As part of the billing rollout, Tochner added, region owners will now be able to choose whether the credit cost will be covered by them — or by their visitors.
For example, owners of a popular club can ask their guests to pick up the 20-cents-per-hour charge out of their own credit allotment, as a kind of cover charge.
Alternate logins to come in the fall
One billing is done, Kitely will begin working on the next most-requested feature — allowing people to create new accounts with other services besides Facebook, which prohibits accounts set up under avatar names.
“Facebook is not very popular with a vocal portion of the avatar community,” Tochner said.
The first alternate login method will be Twitter, he added. This will require both back-end work and an update to the user interface, he said.
“We want to be able to add accounts, so you can log in via any social network you connect to, and so you can have alternate identities in Kitely,” he said.
As a result, it will take “several weeks” to add the new functionality, he added.
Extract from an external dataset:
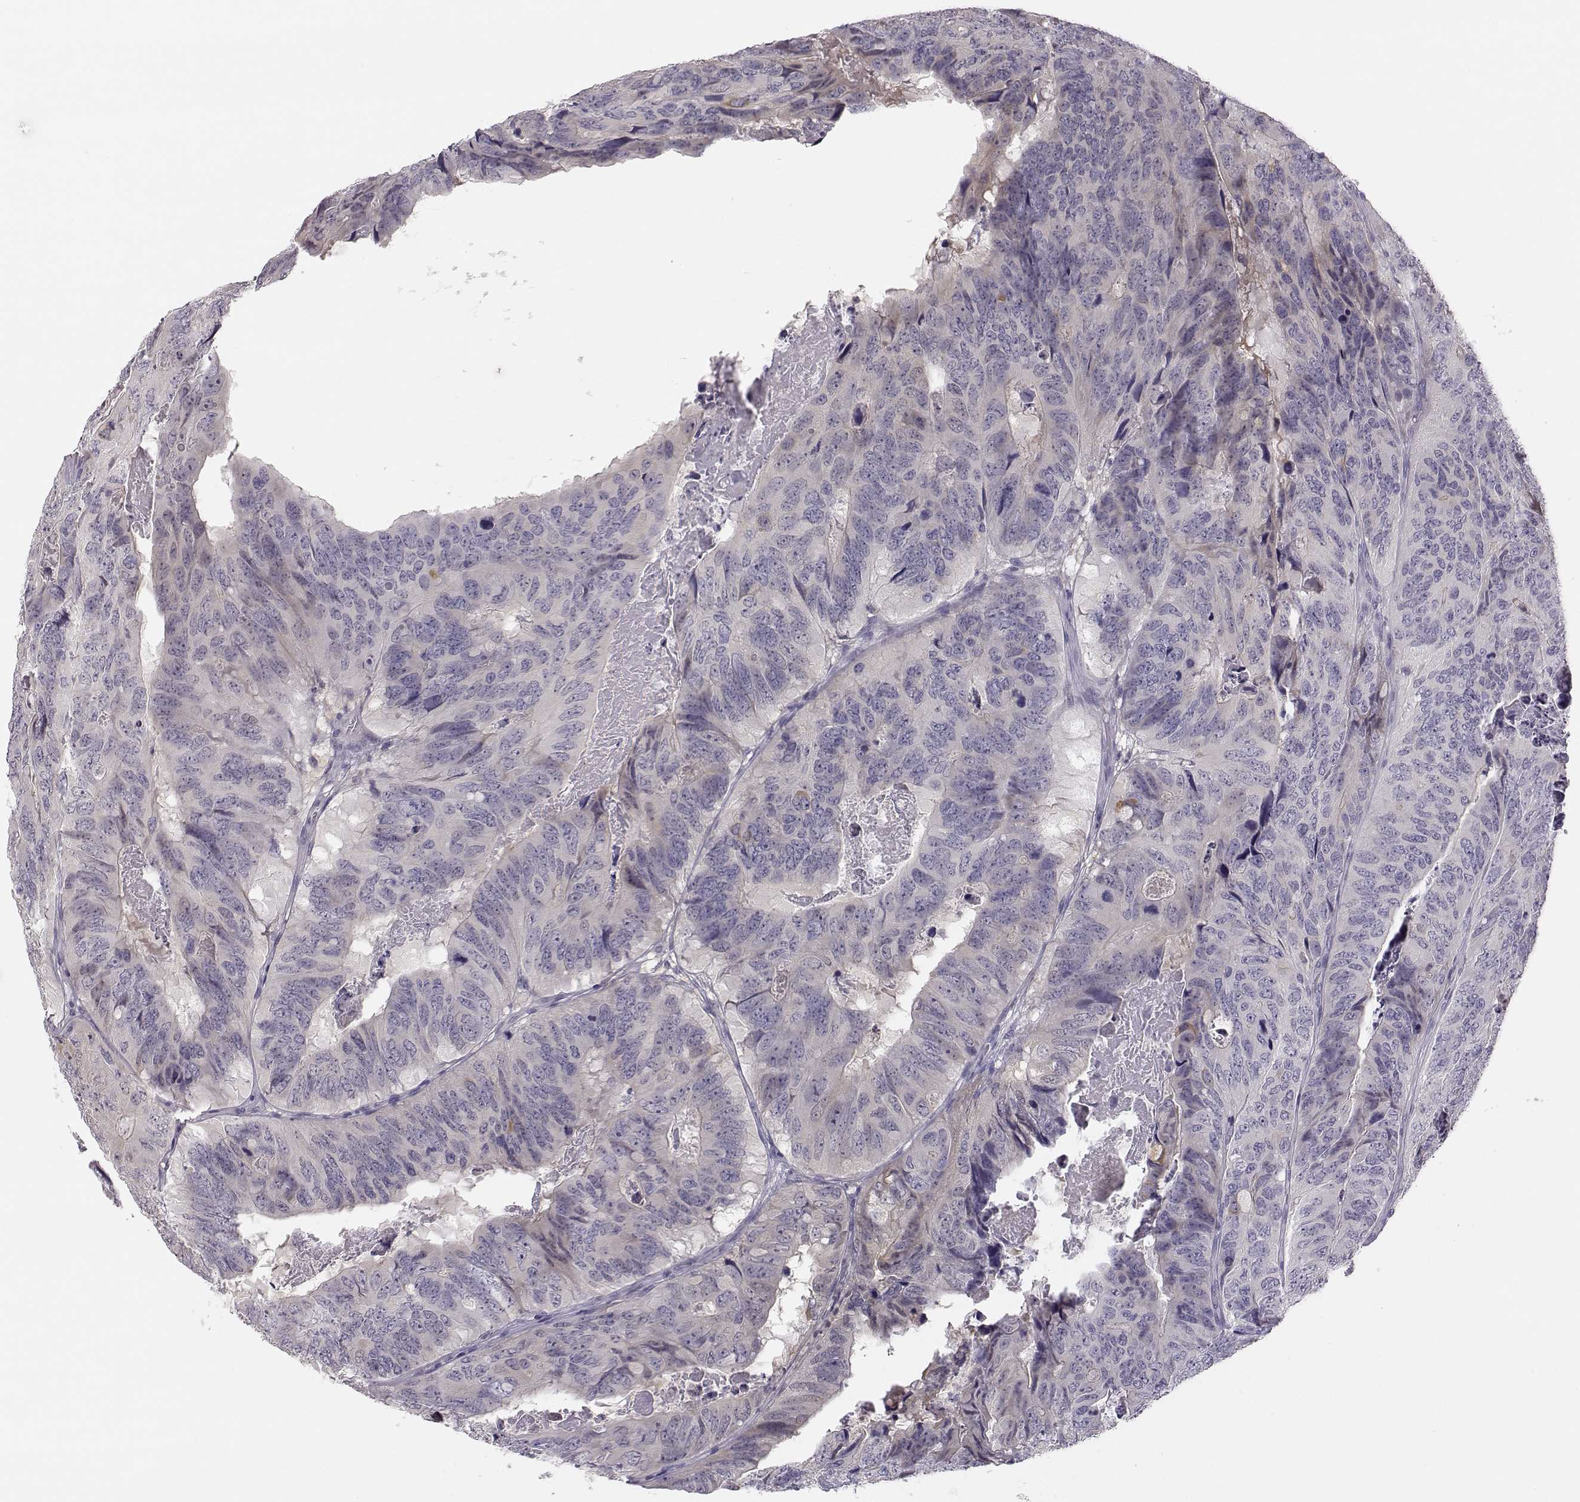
{"staining": {"intensity": "moderate", "quantity": "<25%", "location": "cytoplasmic/membranous"}, "tissue": "colorectal cancer", "cell_type": "Tumor cells", "image_type": "cancer", "snomed": [{"axis": "morphology", "description": "Adenocarcinoma, NOS"}, {"axis": "topography", "description": "Colon"}], "caption": "Human colorectal adenocarcinoma stained with a protein marker exhibits moderate staining in tumor cells.", "gene": "ACSL6", "patient": {"sex": "male", "age": 79}}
But, after that, new networks can be added more quickly.
“Once we have Twitter integrated we’ll have infrastructure there to add LinkedIn and Google much more simply — a matter of days instead of weeks,” he said.
Teleports, voice still over the horizon
Other features are at least several months away, Tochner said — too far away to set an estimated roll out time.
They include the ability to teleport to other Kitely regions without restarting the viewer, and to teleport in and out to other OpenSim grids.
One problem with in-bound teleports is that Kitely regions aren’t running when they’re not being used — they’re tucked away in cloud storage.
As a result, when someone teleports in to an inactive region, it has to be pulled out storage and activated. This process is pretty quick, but still needs to be integrated into the teleport process.
Another long-term project is adding voice.
Tochner said that the company tried using Freeswitch, but it wasn’t stable enough to roll out to customers.
A better alternative is Whisper/Mumble, but it requires users to download a plugin. Kitely could install that plugin for them — but then the viewers would no longer work on grids that use Freeswitch or Vivox, a commercial voice system that is used in Second Life and Avination.
Removing the Whisper voice plugin at the end of each Kitely session isn’t feasible — people might close out their sessions without logging out.
Future releases of Imprudence are expected to have full Whisper support, switching automatically between using Vivox and Whisper, depending on what platform is used on the current region.
“That will make integrating Whisper much easier,” Tochner said.